> _Assigned task A_:
Rewrite the forum thread from "and I can't" to "(Feb 19, 2000)", putting "locally" in place of "privately".

> _Passage_:
I always wanted a 4 wheeler or go cart (a good ass kicking go gart, no a pep boys 800.00 one). now that I got the yard and woods to ride I considered selling of a big hunk too, I'm just so sick of fleabay/paypal and the retards who are on it (well ok, not everyones a retard, but ask anyone who ever dealt with fleabay, either selling or buying, and they'll have at least one horror story)
and I can't sell privately, very rarely is someone going to pay 8-10 dollars per car when you have 6-7 hundred your trying to unload.


----------



## Captain Fred (Feb 19, 2000)

realistically, I might expect $5-$7 apiece for much of the common stuff. maybe less for some. More for others like a few the F1s, NASCARS and specialty cars. Even though there are lots of Tyco Vettes and Lamborghinis and such, some of the loose ones are still like brand new. A few are even still sealed in their original bags and blisters. Shoot, the chassis alone should go for at least $5 each. I'm leaning towards selling off some of the more desireable cars that are still new in their packages, individually. I've also seen some loose ones sell for a little more in small lots, maybe have a more desireable car together with a few of the more common ones. I've seen some of the regular common JLTOs sell for $5-$10 each. I know it just depends on who's online & wants it at the time. I don't really want to run hundreds of auctions. The fees would eat me up.

Once I get a complete inventory, which will take me a little while yet, I will have an idea of what kind of range I would accept for the whole lot. I will then entertain some reasonable offers.

I'm not desparate for cash or in a big hurry. I won't be cutting any super blowout deals to investors/resellers. I'm just looking for a way to help raise a little additional funding for a new (to me) 1:1 toy or a different hobby. But, these aren't doing me any good being stored in boxes.


----------



## AMX (Nov 1, 2005)

I wouldn't settle for 1 penny less than what you want out of your collection.

Let me explain....

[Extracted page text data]

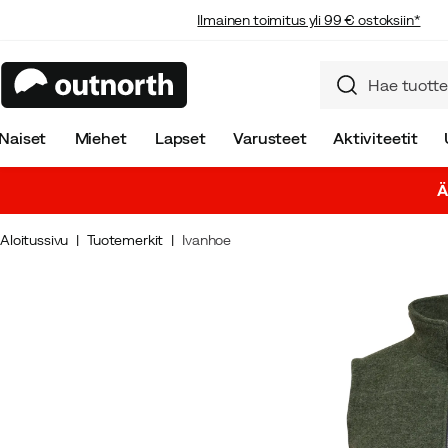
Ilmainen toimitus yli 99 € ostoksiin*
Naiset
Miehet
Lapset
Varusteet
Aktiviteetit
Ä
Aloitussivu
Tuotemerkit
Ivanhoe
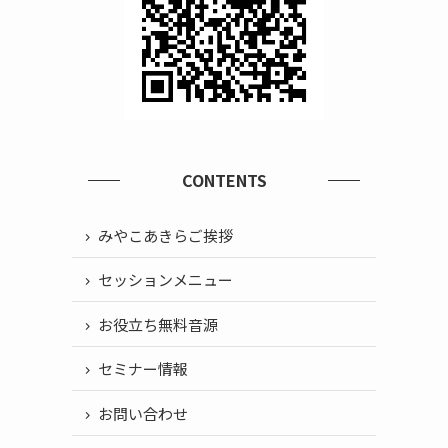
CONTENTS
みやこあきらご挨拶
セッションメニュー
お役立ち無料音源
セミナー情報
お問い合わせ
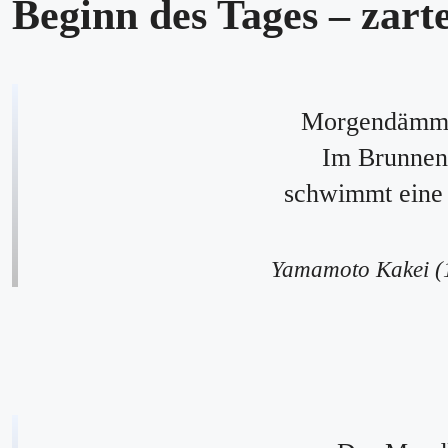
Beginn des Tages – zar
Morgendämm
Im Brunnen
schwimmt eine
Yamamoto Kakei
==
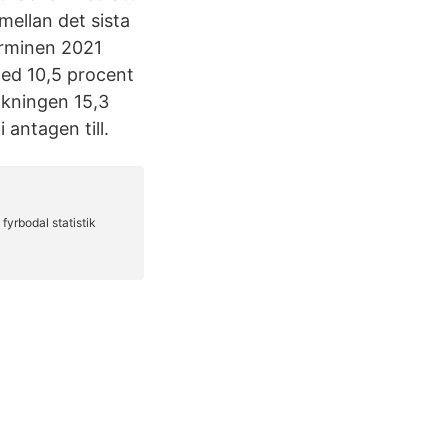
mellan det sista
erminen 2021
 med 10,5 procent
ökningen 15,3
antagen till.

> _Assigned task B_:
Transcribe the entries from the line with "mellan det sista" to the line with "antagen till.", keeping every line unchanged.

> _Worked solution A_:
and I can't sell locally, very rarely is someone going to pay 8-10 dollars per car when you have 6-7 hundred your trying to unload.


----------



## Captain Fred (Feb 19, 2000)

> _Worked solution B_:
mellan det sista
erminen 2021
 med 10,5 procent
ökningen 15,3
antagen till.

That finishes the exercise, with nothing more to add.